I understand now that the success of my youthful sandwiches boils down to one common factor: I made them. Since the age of 5, I have been in charge of my own sandwiches. I don’t say this with arrogance, but with illumination. I made the sandwich that I wanted to eat, and so they satisfied. A sandwich made by someone who doesn’t care about The Sandwich will inevitably fail. If you happen to be such a person, I offer you a few thoughts:
1) The bread should be either very fresh or toasted.
2) The spreads should cover the entire surface of the bread in a thin layer, and both slices need it — mustard, mayo, pesto, a little salad dressing, tomato sauce, hummus, gravy, smashed avocado — whatever you like.
3) Tomatoes, if using, taste best when they are next to mayonnaise or your spread of choice. Salting the tomatoes is another good idea.

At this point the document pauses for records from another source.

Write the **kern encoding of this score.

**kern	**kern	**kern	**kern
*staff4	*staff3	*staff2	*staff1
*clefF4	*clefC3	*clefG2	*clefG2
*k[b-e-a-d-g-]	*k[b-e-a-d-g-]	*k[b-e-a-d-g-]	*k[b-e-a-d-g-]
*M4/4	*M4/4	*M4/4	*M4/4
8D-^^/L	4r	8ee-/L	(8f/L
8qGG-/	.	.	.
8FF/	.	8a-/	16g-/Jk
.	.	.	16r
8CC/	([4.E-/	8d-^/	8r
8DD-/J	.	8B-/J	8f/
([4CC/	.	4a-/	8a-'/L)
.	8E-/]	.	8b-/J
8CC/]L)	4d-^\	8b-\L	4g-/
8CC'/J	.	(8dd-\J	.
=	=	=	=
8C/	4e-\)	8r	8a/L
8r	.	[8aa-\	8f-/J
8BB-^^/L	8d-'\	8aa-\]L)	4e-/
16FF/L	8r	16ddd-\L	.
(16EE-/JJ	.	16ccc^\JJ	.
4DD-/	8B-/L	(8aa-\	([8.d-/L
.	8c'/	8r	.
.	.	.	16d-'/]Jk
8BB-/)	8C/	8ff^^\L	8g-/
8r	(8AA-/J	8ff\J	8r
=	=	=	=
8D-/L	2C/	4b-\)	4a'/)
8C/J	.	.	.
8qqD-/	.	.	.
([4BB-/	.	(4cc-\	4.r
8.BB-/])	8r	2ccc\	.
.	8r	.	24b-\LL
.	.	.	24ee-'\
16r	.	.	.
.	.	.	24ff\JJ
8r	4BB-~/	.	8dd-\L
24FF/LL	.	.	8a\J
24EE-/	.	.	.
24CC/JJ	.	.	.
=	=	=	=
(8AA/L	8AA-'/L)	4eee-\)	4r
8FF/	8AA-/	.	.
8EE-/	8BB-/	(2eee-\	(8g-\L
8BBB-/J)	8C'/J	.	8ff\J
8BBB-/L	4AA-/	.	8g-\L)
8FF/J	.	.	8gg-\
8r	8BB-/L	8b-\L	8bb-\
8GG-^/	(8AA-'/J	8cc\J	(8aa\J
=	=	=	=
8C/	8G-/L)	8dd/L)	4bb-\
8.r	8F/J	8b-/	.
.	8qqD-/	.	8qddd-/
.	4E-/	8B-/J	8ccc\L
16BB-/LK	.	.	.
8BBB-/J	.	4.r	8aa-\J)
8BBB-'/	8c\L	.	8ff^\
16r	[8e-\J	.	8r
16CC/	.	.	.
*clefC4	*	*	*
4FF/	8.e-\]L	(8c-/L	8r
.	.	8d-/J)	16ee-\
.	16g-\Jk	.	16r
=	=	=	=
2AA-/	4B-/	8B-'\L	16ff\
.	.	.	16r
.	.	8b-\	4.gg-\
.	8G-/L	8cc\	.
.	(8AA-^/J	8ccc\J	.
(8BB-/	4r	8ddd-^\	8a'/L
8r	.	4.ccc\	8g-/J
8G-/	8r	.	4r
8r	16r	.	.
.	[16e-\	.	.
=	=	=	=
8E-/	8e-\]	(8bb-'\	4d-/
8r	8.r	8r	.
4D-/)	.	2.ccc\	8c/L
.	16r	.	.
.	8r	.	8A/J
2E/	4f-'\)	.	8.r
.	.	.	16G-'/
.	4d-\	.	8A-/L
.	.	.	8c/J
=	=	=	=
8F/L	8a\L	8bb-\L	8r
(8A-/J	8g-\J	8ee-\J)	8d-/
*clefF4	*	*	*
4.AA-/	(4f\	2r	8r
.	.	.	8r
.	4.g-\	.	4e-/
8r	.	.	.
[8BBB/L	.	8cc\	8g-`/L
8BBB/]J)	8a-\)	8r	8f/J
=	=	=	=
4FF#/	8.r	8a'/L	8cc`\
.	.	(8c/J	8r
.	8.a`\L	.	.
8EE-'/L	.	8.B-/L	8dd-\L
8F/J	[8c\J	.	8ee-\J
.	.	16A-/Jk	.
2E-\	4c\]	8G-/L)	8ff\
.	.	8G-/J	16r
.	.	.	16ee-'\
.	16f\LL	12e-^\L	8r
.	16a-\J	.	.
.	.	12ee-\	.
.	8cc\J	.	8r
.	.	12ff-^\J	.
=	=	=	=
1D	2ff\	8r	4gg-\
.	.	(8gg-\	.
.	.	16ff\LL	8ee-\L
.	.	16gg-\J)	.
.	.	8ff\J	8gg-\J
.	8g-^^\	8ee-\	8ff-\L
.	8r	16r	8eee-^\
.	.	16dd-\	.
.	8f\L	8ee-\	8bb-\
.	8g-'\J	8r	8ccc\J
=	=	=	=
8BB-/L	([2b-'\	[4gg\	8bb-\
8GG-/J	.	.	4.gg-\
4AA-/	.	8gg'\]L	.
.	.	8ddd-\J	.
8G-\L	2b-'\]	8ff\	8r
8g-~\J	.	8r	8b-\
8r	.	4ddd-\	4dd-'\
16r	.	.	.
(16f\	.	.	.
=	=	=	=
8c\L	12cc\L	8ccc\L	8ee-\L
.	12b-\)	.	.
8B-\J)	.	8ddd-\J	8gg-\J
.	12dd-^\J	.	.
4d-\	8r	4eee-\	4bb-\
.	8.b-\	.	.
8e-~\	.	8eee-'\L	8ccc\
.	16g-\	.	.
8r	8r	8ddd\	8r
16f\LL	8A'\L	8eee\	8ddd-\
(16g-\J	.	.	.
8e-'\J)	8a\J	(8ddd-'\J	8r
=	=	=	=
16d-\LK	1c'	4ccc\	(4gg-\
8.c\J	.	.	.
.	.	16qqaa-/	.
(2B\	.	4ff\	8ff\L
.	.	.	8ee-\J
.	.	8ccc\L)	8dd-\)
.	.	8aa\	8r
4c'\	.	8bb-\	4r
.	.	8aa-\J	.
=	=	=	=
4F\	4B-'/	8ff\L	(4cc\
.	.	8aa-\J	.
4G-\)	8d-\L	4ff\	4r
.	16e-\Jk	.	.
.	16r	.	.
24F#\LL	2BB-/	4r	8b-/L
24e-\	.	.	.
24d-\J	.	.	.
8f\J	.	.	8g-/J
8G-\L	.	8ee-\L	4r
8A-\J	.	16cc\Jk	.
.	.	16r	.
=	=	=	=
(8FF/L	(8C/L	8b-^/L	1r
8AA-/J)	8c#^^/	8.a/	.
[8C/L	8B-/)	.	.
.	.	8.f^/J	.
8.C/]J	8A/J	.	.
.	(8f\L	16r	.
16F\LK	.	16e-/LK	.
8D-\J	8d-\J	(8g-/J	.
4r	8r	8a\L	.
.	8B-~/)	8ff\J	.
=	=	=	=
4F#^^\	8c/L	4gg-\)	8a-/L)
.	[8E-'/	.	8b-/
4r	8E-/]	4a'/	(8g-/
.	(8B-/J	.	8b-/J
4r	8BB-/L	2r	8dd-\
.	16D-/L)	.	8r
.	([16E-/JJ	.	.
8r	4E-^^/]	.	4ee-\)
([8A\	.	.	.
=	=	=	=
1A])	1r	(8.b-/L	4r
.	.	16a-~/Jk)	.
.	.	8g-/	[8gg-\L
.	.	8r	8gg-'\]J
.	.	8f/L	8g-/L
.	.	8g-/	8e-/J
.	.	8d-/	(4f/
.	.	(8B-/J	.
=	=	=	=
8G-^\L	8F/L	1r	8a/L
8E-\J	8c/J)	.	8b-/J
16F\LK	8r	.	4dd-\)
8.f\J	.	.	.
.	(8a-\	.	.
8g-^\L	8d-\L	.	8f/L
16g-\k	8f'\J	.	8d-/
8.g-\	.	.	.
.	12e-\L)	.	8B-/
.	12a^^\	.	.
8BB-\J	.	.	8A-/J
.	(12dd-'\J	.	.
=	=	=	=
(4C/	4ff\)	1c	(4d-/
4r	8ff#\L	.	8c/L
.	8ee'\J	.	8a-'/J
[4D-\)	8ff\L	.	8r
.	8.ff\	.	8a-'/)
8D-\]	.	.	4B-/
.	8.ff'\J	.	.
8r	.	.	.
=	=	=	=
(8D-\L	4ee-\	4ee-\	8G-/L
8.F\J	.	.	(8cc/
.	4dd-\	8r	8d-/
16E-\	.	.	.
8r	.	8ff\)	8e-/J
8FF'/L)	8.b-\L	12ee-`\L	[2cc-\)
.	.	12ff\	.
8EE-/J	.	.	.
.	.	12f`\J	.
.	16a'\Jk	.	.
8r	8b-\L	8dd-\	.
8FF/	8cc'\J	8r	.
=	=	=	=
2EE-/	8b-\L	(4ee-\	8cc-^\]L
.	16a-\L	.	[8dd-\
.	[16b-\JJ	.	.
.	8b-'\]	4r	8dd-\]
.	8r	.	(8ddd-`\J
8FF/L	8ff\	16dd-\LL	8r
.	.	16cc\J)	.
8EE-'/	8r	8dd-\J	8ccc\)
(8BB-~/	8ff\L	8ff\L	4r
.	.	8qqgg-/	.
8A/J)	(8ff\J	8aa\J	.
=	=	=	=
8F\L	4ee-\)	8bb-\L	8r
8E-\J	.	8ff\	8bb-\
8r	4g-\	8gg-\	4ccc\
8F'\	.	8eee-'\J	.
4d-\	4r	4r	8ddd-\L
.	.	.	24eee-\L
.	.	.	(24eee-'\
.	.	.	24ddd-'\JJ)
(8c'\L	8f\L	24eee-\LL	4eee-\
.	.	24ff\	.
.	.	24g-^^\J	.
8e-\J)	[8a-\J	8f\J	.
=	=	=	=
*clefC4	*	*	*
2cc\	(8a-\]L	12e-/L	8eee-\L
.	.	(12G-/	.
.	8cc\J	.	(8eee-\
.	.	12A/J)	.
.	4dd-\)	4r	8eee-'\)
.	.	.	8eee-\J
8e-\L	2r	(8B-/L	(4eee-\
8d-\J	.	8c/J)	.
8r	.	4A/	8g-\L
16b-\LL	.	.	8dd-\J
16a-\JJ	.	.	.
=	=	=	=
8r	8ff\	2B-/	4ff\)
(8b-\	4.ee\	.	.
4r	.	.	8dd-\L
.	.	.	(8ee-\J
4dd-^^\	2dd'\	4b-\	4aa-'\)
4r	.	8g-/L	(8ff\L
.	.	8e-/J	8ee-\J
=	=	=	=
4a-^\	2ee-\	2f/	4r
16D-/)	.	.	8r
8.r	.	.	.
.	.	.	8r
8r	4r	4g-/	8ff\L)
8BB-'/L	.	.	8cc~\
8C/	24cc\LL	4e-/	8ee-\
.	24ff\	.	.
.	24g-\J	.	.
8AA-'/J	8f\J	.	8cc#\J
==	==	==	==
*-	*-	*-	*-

4) A generous grinding of black pepper can only make things better.
5) Pickles and other juicy ingredients come next.
6) Meat should not be in a thick wad in the center of the bread. Whoever decided this was the way to make a sandwich has obviously never eaten one or is a master of advertising, since this produces a thick, voluptuous sandwich that nearly screams “Gotcha, sucker!” when the first bite reveals nothing but a moat of bread around a lump of meat.
7) Cheese should be cut to match the eater’s passion for cheese. I like mine thinly sliced, but many others want a formidable wedge. Consider your eater, and slice accordingly.
My Dad has long been an admirer of the sandwich, and sometimes eats two a day — one for breakfast, and another for lunch. I wonder what he thinks about my guidelines; his personal ones may differ. Visiting my parents always promises some good sandwiches, because their fridge is stocked with excellent fixings: several kinds of lunch meat or leftover grilled chicken, pork or steak (they grill nearly year-round); several kinds of cheese and varieties of bread; plenty of mayo and copious mustards; and any kind of pickle your heart desires. Essential for Dad is a good slice of onion, and plenty of black pepper. A glass of cold beer doesn’t hurt either.